### PROBLEM STATEMENT
Some lines below hold "Liss". Pick them out and copy them.

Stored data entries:
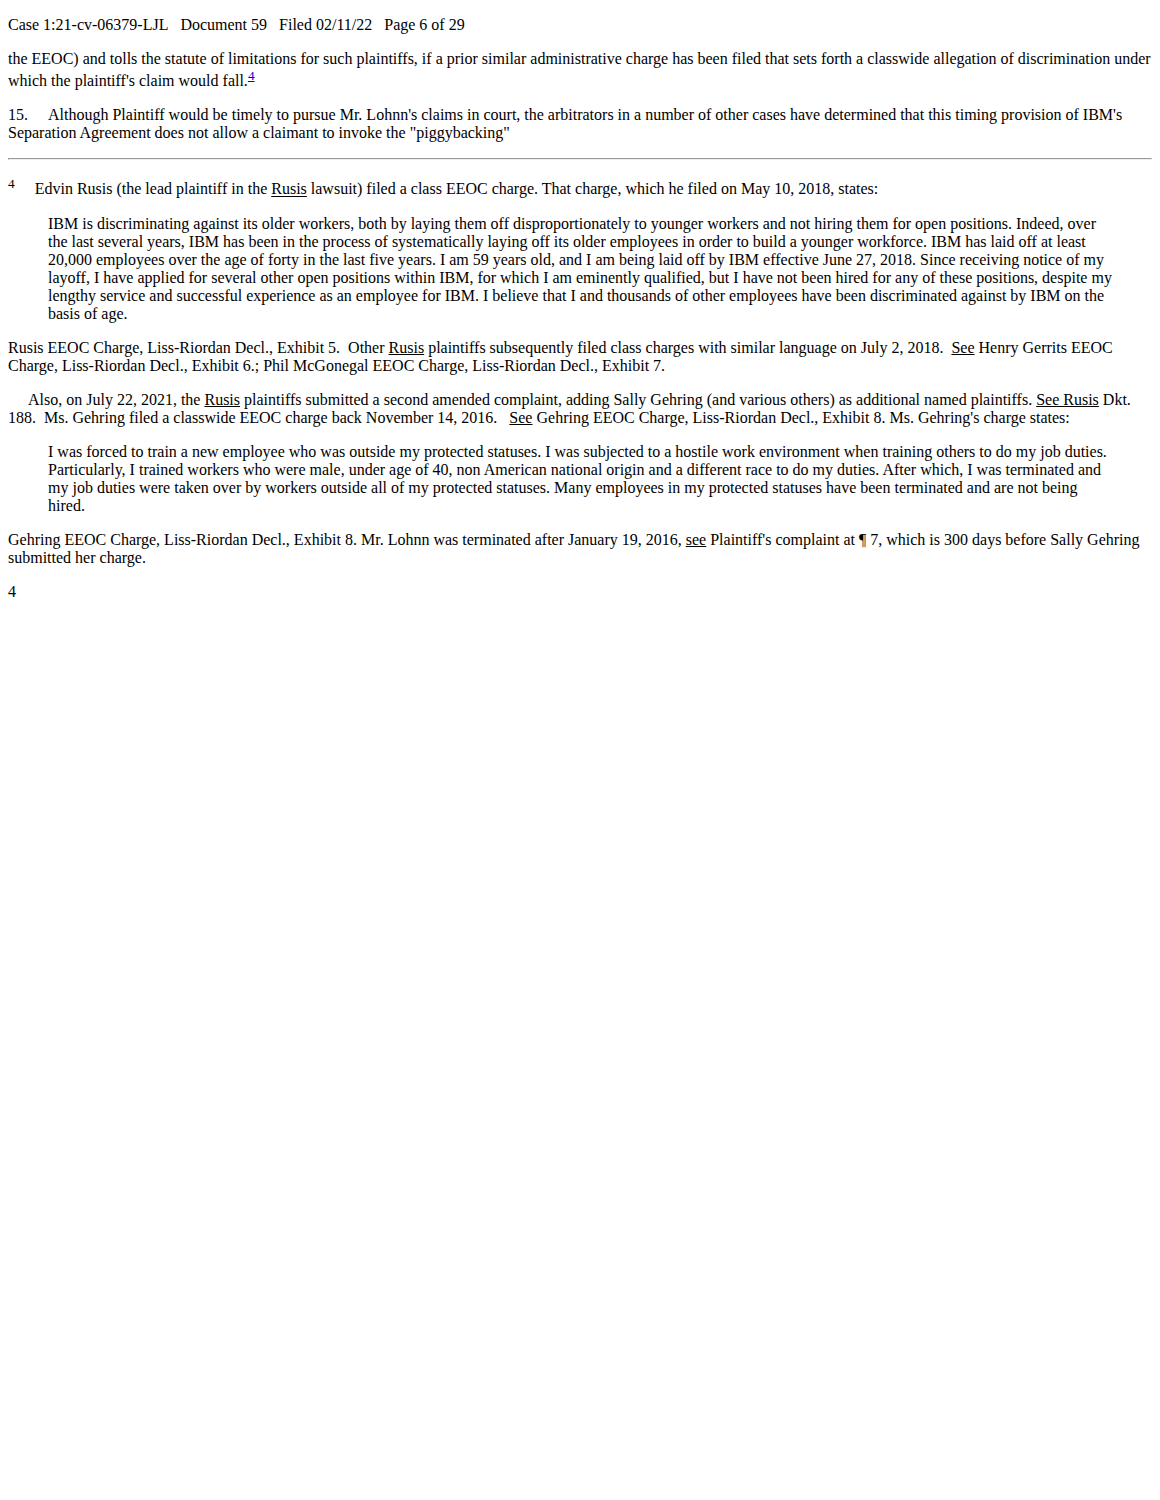Case 1:21-cv-06379-LJL Document 59 Filed 02/11/22 Page 6 of 29
the EEOC) and tolls the statute of limitations for such plaintiffs, if a prior similar administrative charge has been filed that sets forth a classwide allegation of discrimination under which the plaintiff's claim would fall.4
15. Although Plaintiff would be timely to pursue Mr. Lohnn's claims in court, the arbitrators in a number of other cases have determined that this timing provision of IBM's Separation Agreement does not allow a claimant to invoke the "piggybacking"
4 Edvin Rusis (the lead plaintiff in the Rusis lawsuit) filed a class EEOC charge. That charge, which he filed on May 10, 2018, states:
IBM is discriminating against its older workers, both by laying them off disproportionately to younger workers and not hiring them for open positions. Indeed, over the last several years, IBM has been in the process of systematically laying off its older employees in order to build a younger workforce. IBM has laid off at least 20,000 employees over the age of forty in the last five years. I am 59 years old, and I am being laid off by IBM effective June 27, 2018. Since receiving notice of my layoff, I have applied for several other open positions within IBM, for which I am eminently qualified, but I have not been hired for any of these positions, despite my lengthy service and successful experience as an employee for IBM. I believe that I and thousands of other employees have been discriminated against by IBM on the basis of age.
Rusis EEOC Charge, Liss-Riordan Decl., Exhibit 5. Other Rusis plaintiffs subsequently filed class charges with similar language on July 2, 2018. See Henry Gerrits EEOC Charge, Liss-Riordan Decl., Exhibit 6.; Phil McGonegal EEOC Charge, Liss-Riordan Decl., Exhibit 7.
Also, on July 22, 2021, the Rusis plaintiffs submitted a second amended complaint, adding Sally Gehring (and various others) as additional named plaintiffs. See Rusis Dkt. 188. Ms. Gehring filed a classwide EEOC charge back November 14, 2016. See Gehring EEOC Charge, Liss-Riordan Decl., Exhibit 8. Ms. Gehring's charge states:
I was forced to train a new employee who was outside my protected statuses. I was subjected to a hostile work environment when training others to do my job duties. Particularly, I trained workers who were male, under age of 40, non American national origin and a different race to do my duties. After which, I was terminated and my job duties were taken over by workers outside all of my protected statuses. Many employees in my protected statuses have been terminated and are not being hired.
Gehring EEOC Charge, Liss-Riordan Decl., Exhibit 8. Mr. Lohnn was terminated after January 19, 2016, see Plaintiff's complaint at ¶ 7, which is 300 days before Sally Gehring submitted her charge.
4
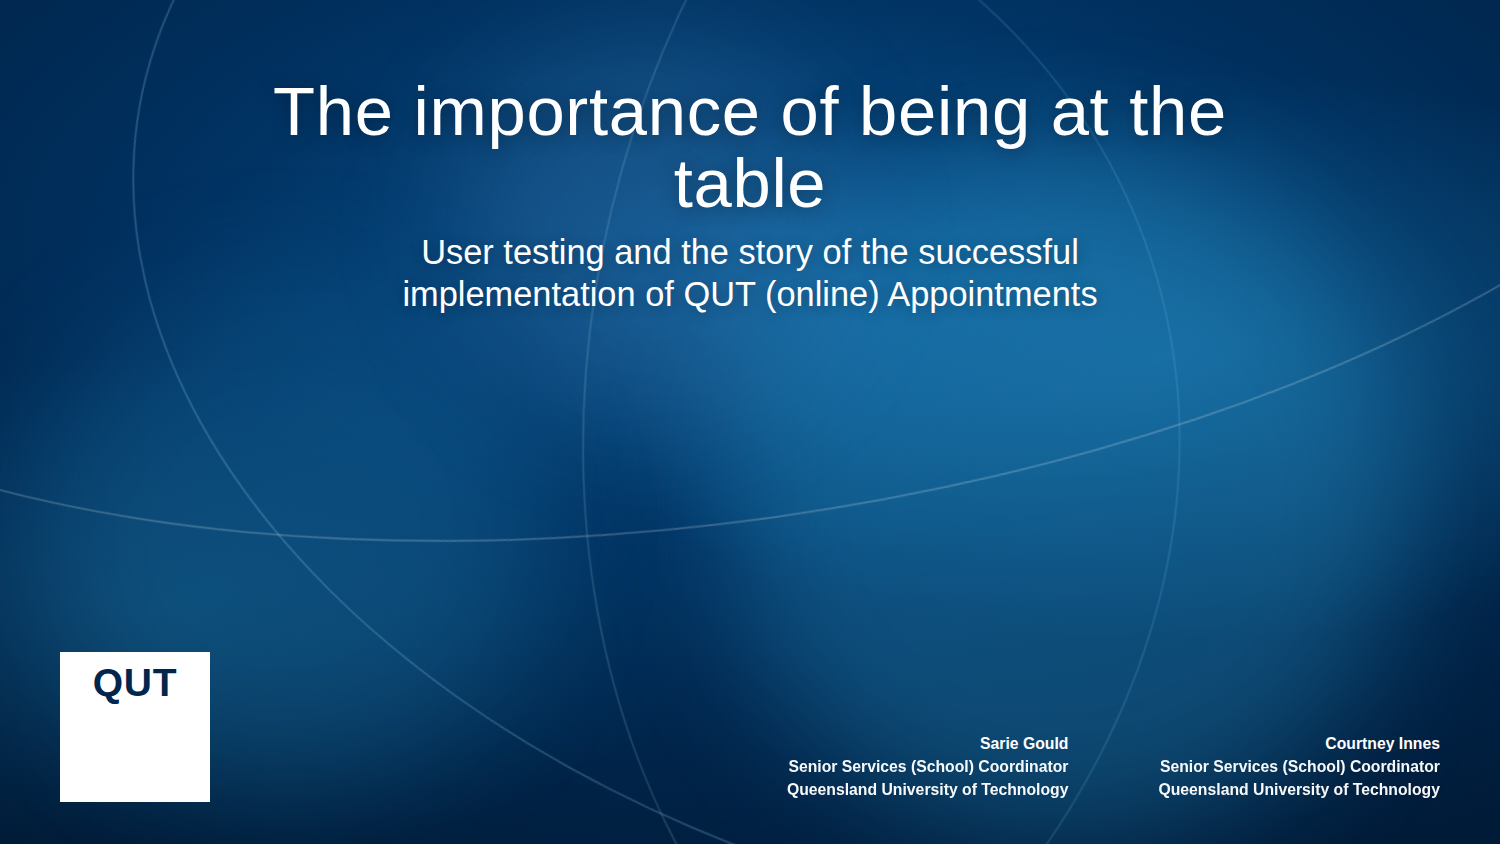The importance of being at the table
User testing and the story of the successful implementation of QUT (online) Appointments
QUT
Sarie Gould
Senior Services (School) Coordinator
Queensland University of Technology
Courtney Innes
Senior Services (School) Coordinator
Queensland University of Technology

### ANSWER BOX
Rusis EEOC Charge, Liss-Riordan Decl., Exhibit 5. Other Rusis plaintiffs subsequently filed class charges with similar language on July 2, 2018. See Henry Gerrits EEOC Charge, Liss-Riordan Decl., Exhibit 6.; Phil McGonegal EEOC Charge, Liss-Riordan Decl., Exhibit 7.
Also, on July 22, 2021, the Rusis plaintiffs submitted a second amended complaint, adding Sally Gehring (and various others) as additional named plaintiffs. See Rusis Dkt. 188. Ms. Gehring filed a classwide EEOC charge back November 14, 2016. See Gehring EEOC Charge, Liss-Riordan Decl., Exhibit 8. Ms. Gehring's charge states:
Gehring EEOC Charge, Liss-Riordan Decl., Exhibit 8. Mr. Lohnn was terminated after January 19, 2016, see Plaintiff's complaint at ¶ 7, which is 300 days before Sally Gehring submitted her charge.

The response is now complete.